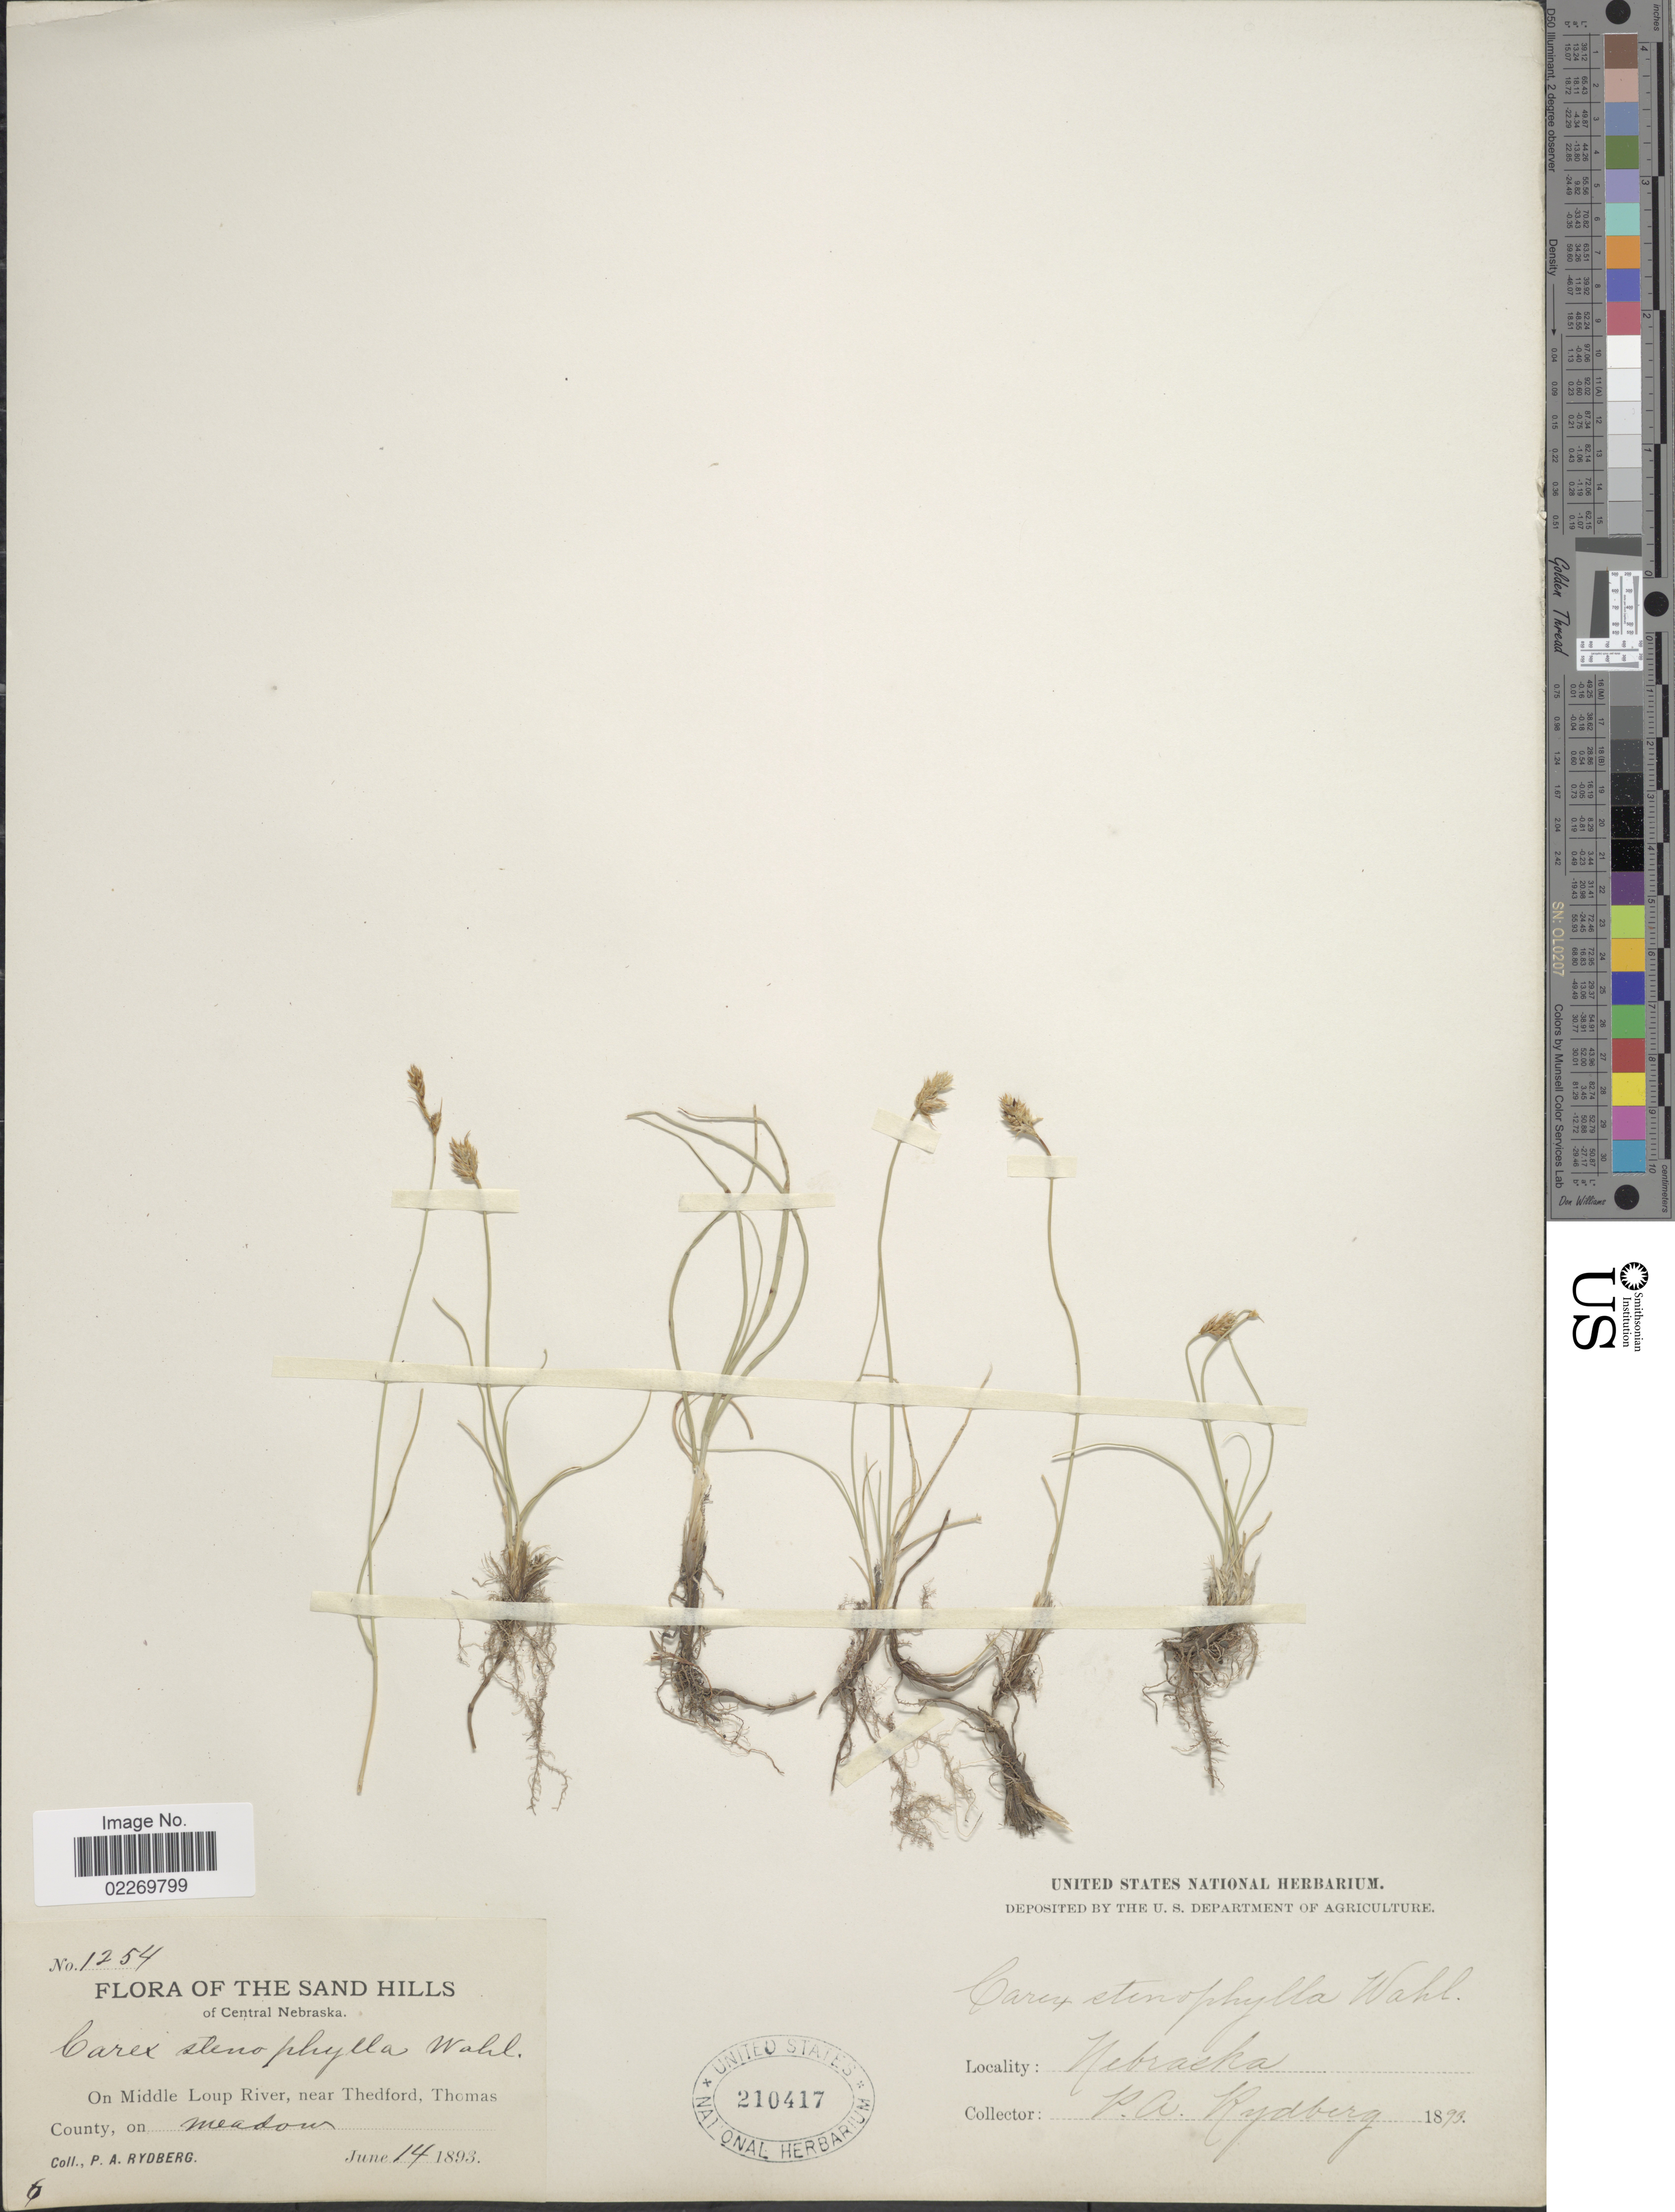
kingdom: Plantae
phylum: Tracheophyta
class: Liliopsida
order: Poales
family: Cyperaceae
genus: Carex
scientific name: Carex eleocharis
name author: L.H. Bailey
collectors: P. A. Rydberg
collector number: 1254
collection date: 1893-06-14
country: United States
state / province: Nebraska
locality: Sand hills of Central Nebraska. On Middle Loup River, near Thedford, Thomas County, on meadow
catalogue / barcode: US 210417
————————
> **EXERCISE DIRECTIONS**: Can you reproduce the part of the listing above that starts with the line containing "scientific name: Carex eleocharis" and runs through the end of the listing, including both ends, without changing a word?

> **SOLUTION FOR THIS EXERCISE**:
scientific name: Carex eleocharis
name author: L.H. Bailey
collectors: P. A. Rydberg
collector number: 1254
collection date: 1893-06-14
country: United States
state / province: Nebraska
locality: Sand hills of Central Nebraska. On Middle Loup River, near Thedford, Thomas County, on meadow
catalogue / barcode: US 210417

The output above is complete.